§ **WHAT IS EXPECTED**:
Write out the listing exactly, dropping any picture it contains.
····················
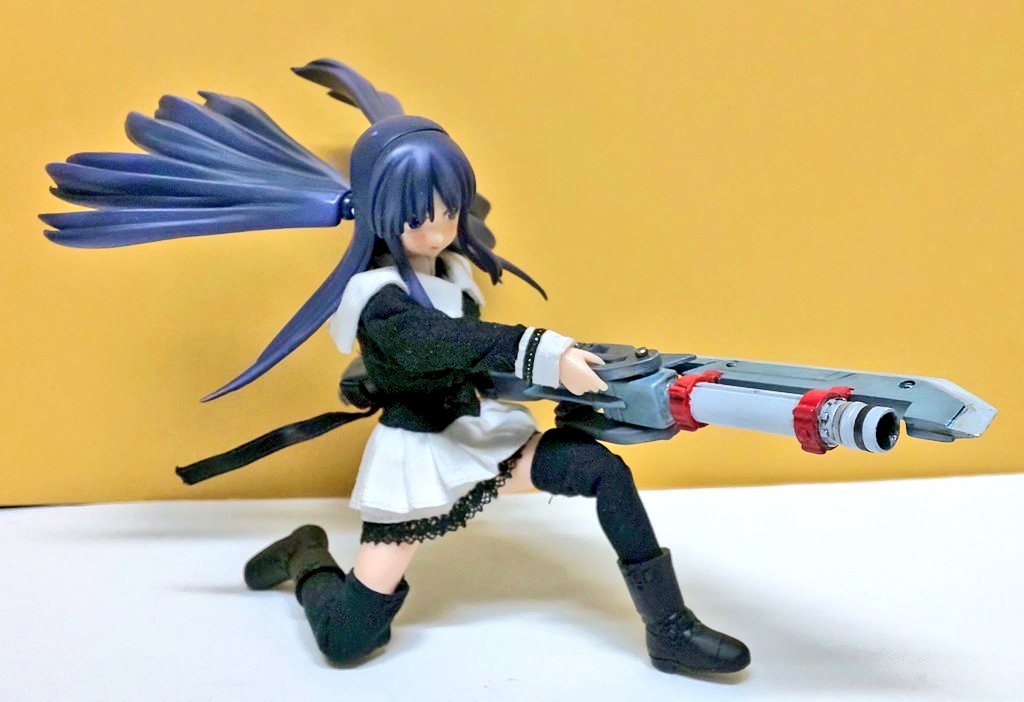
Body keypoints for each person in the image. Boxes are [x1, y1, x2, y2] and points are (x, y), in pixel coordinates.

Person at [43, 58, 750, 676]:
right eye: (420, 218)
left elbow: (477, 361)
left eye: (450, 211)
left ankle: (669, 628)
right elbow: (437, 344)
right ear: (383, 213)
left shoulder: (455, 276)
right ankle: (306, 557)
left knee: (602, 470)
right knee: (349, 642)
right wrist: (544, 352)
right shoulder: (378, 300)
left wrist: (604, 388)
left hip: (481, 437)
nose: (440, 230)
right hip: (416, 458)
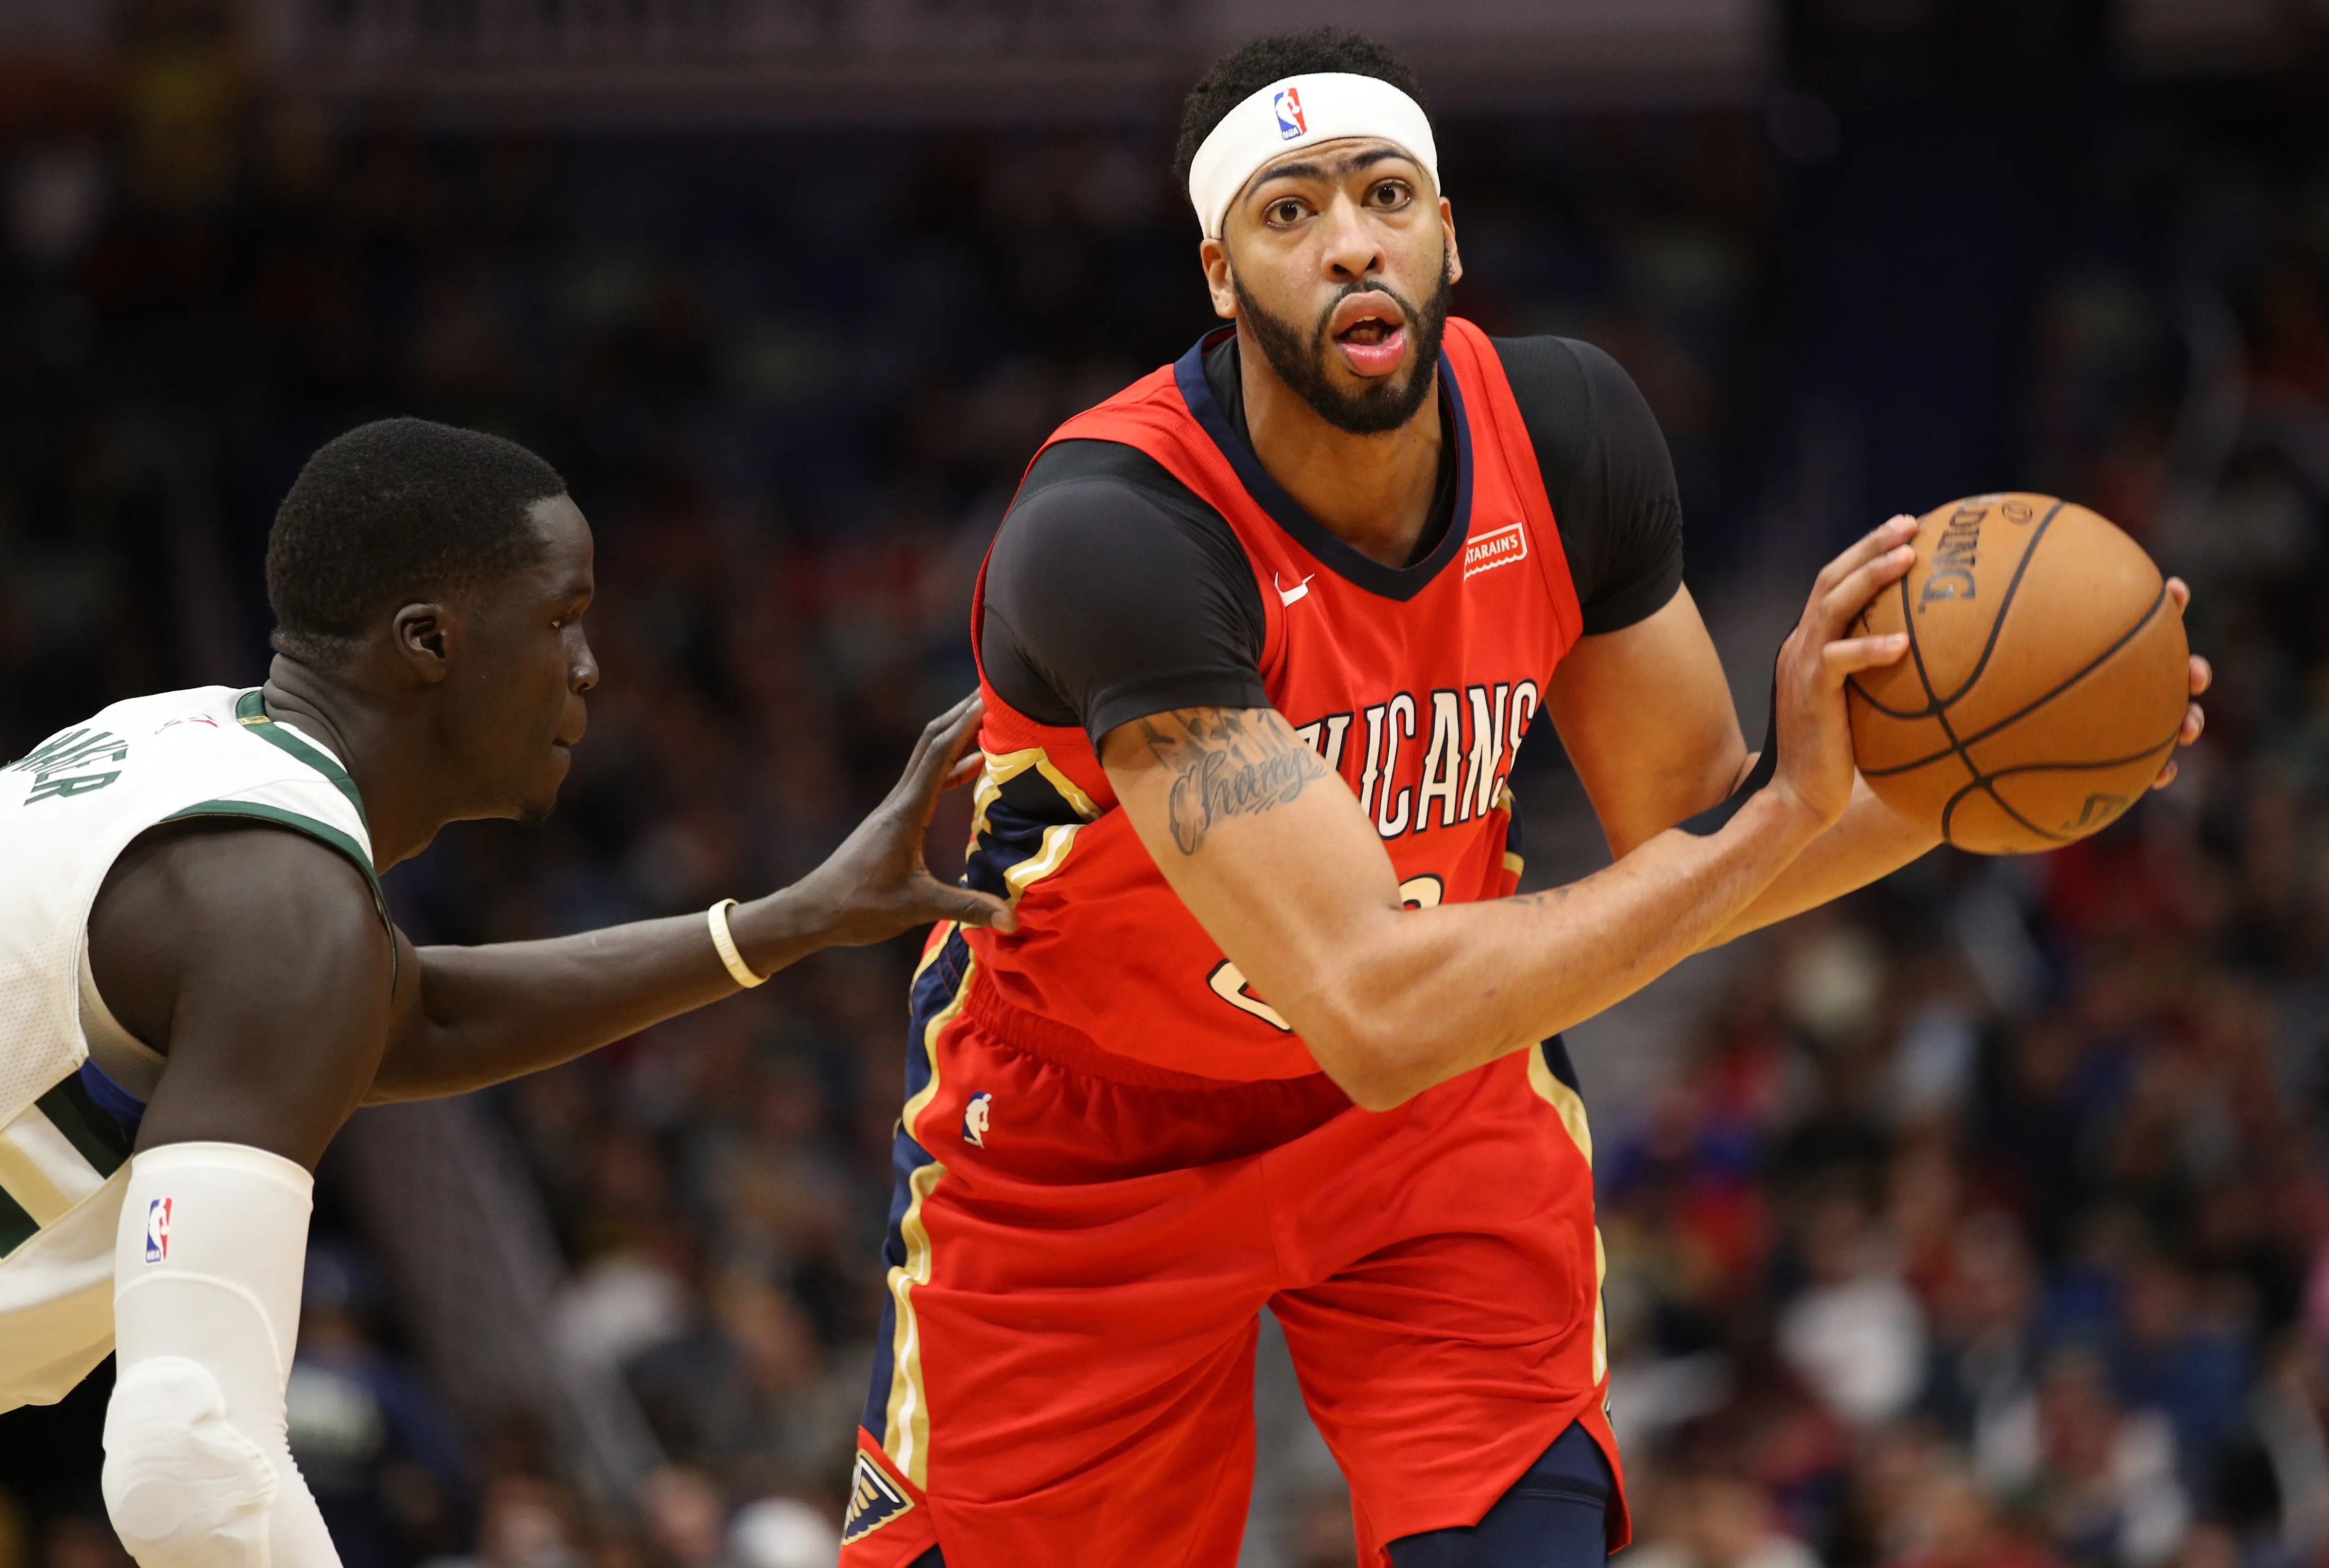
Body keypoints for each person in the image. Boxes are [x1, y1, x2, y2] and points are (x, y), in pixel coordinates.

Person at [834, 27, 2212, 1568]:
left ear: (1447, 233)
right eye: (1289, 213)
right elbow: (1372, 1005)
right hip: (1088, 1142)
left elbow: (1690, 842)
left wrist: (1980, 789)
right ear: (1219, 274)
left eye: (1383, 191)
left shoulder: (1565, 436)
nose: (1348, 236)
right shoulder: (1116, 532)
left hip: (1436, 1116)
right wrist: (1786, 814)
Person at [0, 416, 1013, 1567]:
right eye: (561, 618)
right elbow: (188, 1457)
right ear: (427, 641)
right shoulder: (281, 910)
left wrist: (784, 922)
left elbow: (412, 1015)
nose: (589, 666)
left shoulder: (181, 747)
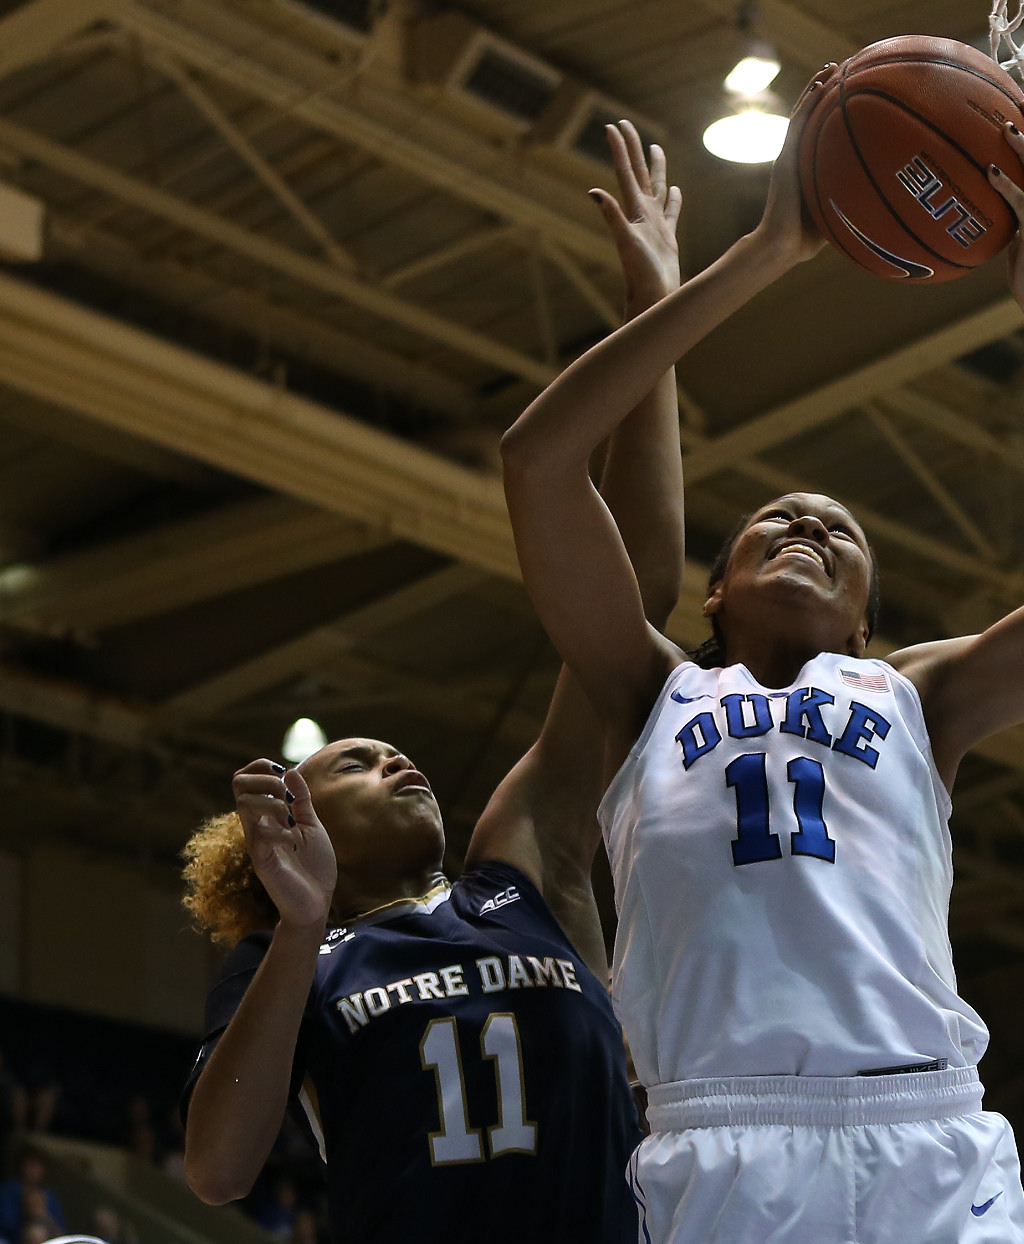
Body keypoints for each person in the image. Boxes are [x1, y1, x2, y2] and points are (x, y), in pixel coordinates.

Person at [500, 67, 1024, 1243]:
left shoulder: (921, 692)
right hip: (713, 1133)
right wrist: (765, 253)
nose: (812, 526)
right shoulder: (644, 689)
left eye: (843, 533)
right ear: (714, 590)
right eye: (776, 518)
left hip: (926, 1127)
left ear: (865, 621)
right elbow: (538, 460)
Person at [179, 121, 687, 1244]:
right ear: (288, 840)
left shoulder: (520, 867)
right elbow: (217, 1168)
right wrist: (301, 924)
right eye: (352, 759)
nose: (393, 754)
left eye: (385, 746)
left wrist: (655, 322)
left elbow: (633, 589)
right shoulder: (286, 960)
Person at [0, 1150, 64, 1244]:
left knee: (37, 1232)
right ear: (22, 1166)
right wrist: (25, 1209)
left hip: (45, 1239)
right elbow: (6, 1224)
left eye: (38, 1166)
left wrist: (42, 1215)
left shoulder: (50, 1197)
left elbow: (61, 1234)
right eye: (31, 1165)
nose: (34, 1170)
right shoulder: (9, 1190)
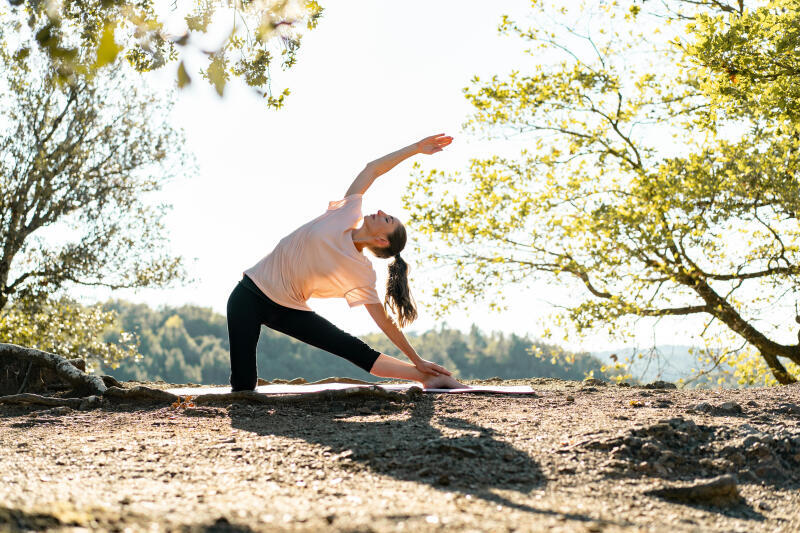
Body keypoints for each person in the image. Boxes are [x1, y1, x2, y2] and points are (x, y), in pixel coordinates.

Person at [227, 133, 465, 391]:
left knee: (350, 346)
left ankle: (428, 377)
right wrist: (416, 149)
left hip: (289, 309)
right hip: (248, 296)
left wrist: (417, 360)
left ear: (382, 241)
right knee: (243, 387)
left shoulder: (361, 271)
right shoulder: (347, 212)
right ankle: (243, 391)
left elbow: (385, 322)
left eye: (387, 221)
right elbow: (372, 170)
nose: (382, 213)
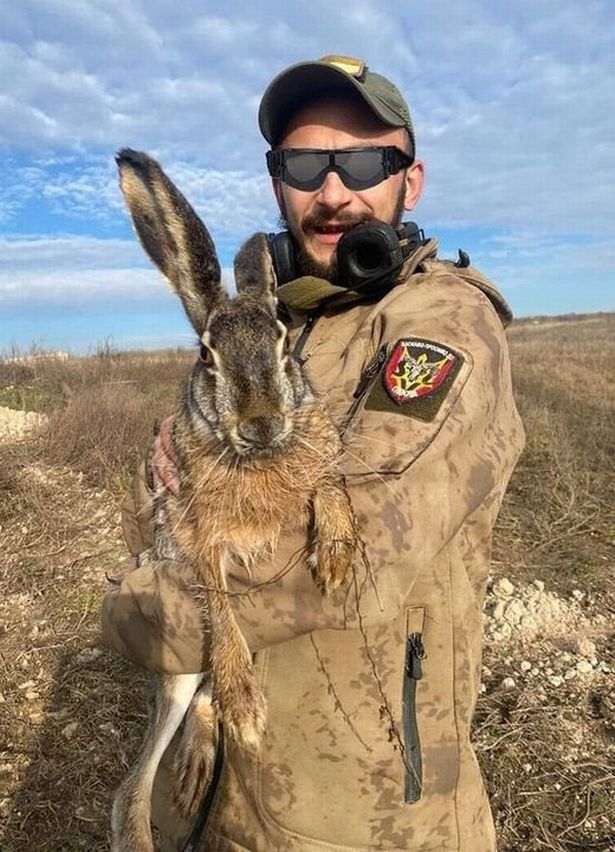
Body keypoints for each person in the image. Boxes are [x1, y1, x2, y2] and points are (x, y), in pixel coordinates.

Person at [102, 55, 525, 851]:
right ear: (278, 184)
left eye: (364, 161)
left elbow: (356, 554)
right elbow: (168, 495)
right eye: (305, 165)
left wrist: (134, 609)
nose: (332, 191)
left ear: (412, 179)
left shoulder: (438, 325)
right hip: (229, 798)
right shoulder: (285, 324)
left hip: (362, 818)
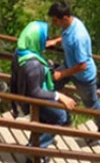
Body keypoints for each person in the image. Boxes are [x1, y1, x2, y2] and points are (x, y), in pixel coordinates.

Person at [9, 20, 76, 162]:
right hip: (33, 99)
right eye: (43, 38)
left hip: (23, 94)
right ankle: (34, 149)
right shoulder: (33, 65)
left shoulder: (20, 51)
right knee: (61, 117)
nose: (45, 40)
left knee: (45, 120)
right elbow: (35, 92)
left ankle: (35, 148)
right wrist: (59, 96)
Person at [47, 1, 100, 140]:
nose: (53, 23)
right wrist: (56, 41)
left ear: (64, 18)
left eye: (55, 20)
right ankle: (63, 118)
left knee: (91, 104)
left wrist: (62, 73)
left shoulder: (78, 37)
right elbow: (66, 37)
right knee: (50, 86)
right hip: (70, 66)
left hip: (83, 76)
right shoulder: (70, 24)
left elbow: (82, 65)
····················
§ **RESULT OF THE EXERCISE**:
Body keypoints for each person in the image. Boxes are [x1, y1, x2, y2] and points are (x, y), in pixel coordinates.

Person at [43, 58, 750, 676]:
right eye: (420, 218)
left elbow: (477, 361)
left eye: (450, 211)
left ankle: (669, 628)
right elbow: (437, 344)
right ear: (383, 213)
left shoulder: (455, 276)
right ankle: (306, 557)
left knee: (602, 470)
right knee: (349, 642)
right wrist: (544, 352)
right shoulder: (378, 300)
left wrist: (604, 388)
left hip: (481, 437)
nose: (440, 230)
right hip: (416, 458)
Body keypoints for each person in the image. Boxes are [x1, y1, x2, y2] and points are (x, y), in pixel coordinates.

Person at [834, 27, 2212, 1568]:
left ear: (1447, 233)
right eye: (1289, 213)
right elbow: (1372, 1005)
right hip: (1088, 1142)
left elbow: (1690, 842)
left wrist: (1980, 789)
right ear: (1219, 274)
left eye: (1383, 191)
left shoulder: (1565, 436)
nose: (1348, 236)
right shoulder: (1116, 532)
left hip: (1436, 1116)
right wrist: (1786, 814)
Person at [0, 416, 1013, 1567]:
right eye: (561, 618)
right elbow: (188, 1457)
right ear: (427, 641)
right shoulder: (281, 910)
left wrist: (784, 922)
left elbow: (412, 1015)
nose: (589, 666)
left shoulder: (181, 747)
Body keypoints for each person in the image. Boxes are [x1, y1, x2, y2] and points are (x, y), in pixel coordinates.

Person at [500, 67, 1024, 1243]:
left shoulder: (921, 692)
right hip: (713, 1133)
right wrist: (765, 253)
nose: (812, 526)
right shoulder: (644, 689)
left eye: (843, 533)
right ear: (714, 590)
right eye: (776, 518)
left hip: (926, 1127)
left ear: (865, 621)
right elbow: (538, 460)
Person at [179, 121, 687, 1244]:
right ear: (288, 840)
left shoulder: (520, 867)
right elbow: (217, 1168)
right wrist: (301, 924)
right eye: (352, 759)
nose: (393, 754)
left eye: (385, 746)
left wrist: (655, 322)
left elbow: (633, 589)
right shoulder: (286, 960)
Person at [0, 1150, 64, 1244]:
left knee: (37, 1232)
right ear: (22, 1166)
right wrist: (25, 1209)
left hip: (45, 1239)
right elbow: (6, 1224)
left eye: (38, 1166)
left wrist: (42, 1215)
left shoulder: (50, 1197)
left elbow: (61, 1234)
right eye: (31, 1165)
nose: (34, 1170)
right shoulder: (9, 1190)
Body keypoints for each person in the image. Boxes are [x1, y1, x2, y2] and points are (x, y), in pixel coordinates.

Person at [227, 133, 465, 391]:
left knee: (350, 346)
left ankle: (428, 377)
right wrist: (416, 149)
left hip: (289, 309)
right hip: (248, 296)
left wrist: (417, 360)
left ear: (382, 241)
right knee: (243, 387)
left shoulder: (361, 271)
right shoulder: (347, 212)
right ankle: (243, 391)
left elbow: (385, 322)
left eye: (387, 221)
right elbow: (372, 170)
nose: (382, 213)
Body keypoints for each person in the image. Boxes are [x1, y1, x2, y2] and points are (x, y), in pixel coordinates.

Person at [102, 55, 525, 851]:
right ear: (278, 184)
left eye: (364, 161)
left elbow: (356, 554)
right elbow: (168, 495)
right eye: (305, 165)
left wrist: (134, 609)
nose: (332, 191)
left ear: (412, 179)
left shoulder: (438, 325)
right hip: (229, 798)
right shoulder: (285, 324)
left hip: (362, 818)
Body keypoints for each person in the image. Boxes are [x1, y1, x2, y2] and points are (x, y), in pixel coordinates.

Person at [9, 20, 76, 162]:
right hip: (33, 99)
right eye: (43, 38)
left hip: (23, 94)
right ankle: (34, 149)
right shoulder: (33, 65)
left shoulder: (20, 51)
right knee: (61, 117)
nose: (45, 40)
left knee: (45, 120)
right elbow: (35, 92)
left ankle: (35, 148)
right wrist: (59, 96)
Person at [47, 1, 100, 140]:
nose: (53, 23)
right wrist: (56, 41)
left ear: (64, 18)
left eye: (55, 20)
right ankle: (63, 118)
left knee: (91, 104)
left wrist: (62, 73)
left shoulder: (78, 37)
right elbow: (66, 37)
right knee: (50, 86)
right hip: (70, 66)
left hip: (83, 76)
right shoulder: (70, 24)
left elbow: (82, 65)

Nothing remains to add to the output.